Now long-separated from her husband and awaiting a divorce, Mitu has become famous in India for being among the first women to take this kind of legal action. Taking her campaign across the country has confirmed to her just how widespread a problem this is, blind to class or religion. ‘I’m fighting because I don’t want my daughters to go through this. Women are wanted as wives and girlfriends, but not as daughters,’ she says. ‘Society has to change.’

However well-hidden the selective abortions, murders and abuse of mothers and their daughters, the countrywide statistics don’t lie. Reality is laid bare in the grotesquely uneven sex ratios. The 2015 United Nations report The World’s Women says, ‘For those countries in which the sex ratio falls close to or below the parity line, it can be assumed that discrimination against girls exists.’

It is a situation familiar to Joy Lawn, director of the Centre for Maternal, Adolescent, Reproductive and Child Health at the London School of Hygiene and Tropical Medicine. ‘You go to hospitals in South Asia and there can be whole wards of kids with illnesses, and you will find 80 per cent of them are boys, because the girls aren’t being brought to the hospital,’ she tells me. A similar gender imbalance was uncovered in a 2002 study in Nepal by public health researchers Miki Yamanaka and Ann Ashworth, also from the London School of Hygiene and Tropical Medicine. They looked at how much work children are expected to do to support their families, and found that girls worked twice as long as boys, and that their work was also heavier.

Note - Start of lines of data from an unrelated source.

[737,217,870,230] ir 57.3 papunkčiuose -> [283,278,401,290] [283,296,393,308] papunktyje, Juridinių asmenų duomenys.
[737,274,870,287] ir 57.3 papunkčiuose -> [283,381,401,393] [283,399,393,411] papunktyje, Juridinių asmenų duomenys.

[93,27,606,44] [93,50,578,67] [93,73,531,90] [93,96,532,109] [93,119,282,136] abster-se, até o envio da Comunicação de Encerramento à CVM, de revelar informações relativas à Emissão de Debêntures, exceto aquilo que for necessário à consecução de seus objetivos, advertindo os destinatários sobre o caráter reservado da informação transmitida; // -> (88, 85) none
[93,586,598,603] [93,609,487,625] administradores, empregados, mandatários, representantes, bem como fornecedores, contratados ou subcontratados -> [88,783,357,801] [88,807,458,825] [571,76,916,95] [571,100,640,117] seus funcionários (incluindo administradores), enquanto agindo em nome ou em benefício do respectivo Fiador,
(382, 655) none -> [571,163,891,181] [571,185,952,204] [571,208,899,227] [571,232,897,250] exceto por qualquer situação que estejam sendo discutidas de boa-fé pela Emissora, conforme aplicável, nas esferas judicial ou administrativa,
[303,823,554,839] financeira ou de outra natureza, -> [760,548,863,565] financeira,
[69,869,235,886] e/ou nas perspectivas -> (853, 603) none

The effects that society can have on gender differences are profound, and include the taking of life itself. What makes the mortality figures even more shocking is that, contrary to assumptions about women being the weaker sex, a baby girl is statistically more robust than a baby boy. She’s naturally better built to live. As scientists explore the female body in fuller detail, they are learning just how powerful a girl’s survival edge is – even in a world that doesn’t always want her.

‘Pretty much at every age, women seem to survive better than men.’

We often think of males as being the tougher and more powerful sex. It’s true that men are on average six inches taller and have around double the upper-body strength of women. But then, strength can be defined in different ways. When it comes to the most basic instinct of all – survival – women’s bodies tend to be better equipped than men’s.

The difference is there from the very moment a child is born.

‘When we were there on the neonatal unit and a boy came out, you were taught that, statistically, the boy is more likely to die,’ explains Joy Lawn. Besides her academic research into child health, she has worked in neonatal medicine in the United Kingdom and as a paediatrician in Ghana. The first month following birth is the time at which humans are at their greatest risk of death. Worldwide, a million babies die on the day of their birth every year. But if they receive exactly the same level of care, females are statistically less likely to die than males. Lawn’s research encompasses data from across the globe, giving the broadest picture possible of infant mortality. And having researched the issue in such depth, she concludes that boys are at around a 10 per cent greater risk than girls in that first month – and this is at least partly, if not wholly, for biological reasons.

Thus, in South Asia, as elsewhere in the world, the mortality figures should be in favour of girls. The fact that they’re not even equal, but are skewed in favour of boys, means that girls’ natural power to survive is being forcibly degraded by the societies they are born into. ‘If you have parity in your survival rates, it means you aren’t looking after girls,’ says Lawn. ‘The biological risk is against the boy, but the social risk is against the girl.’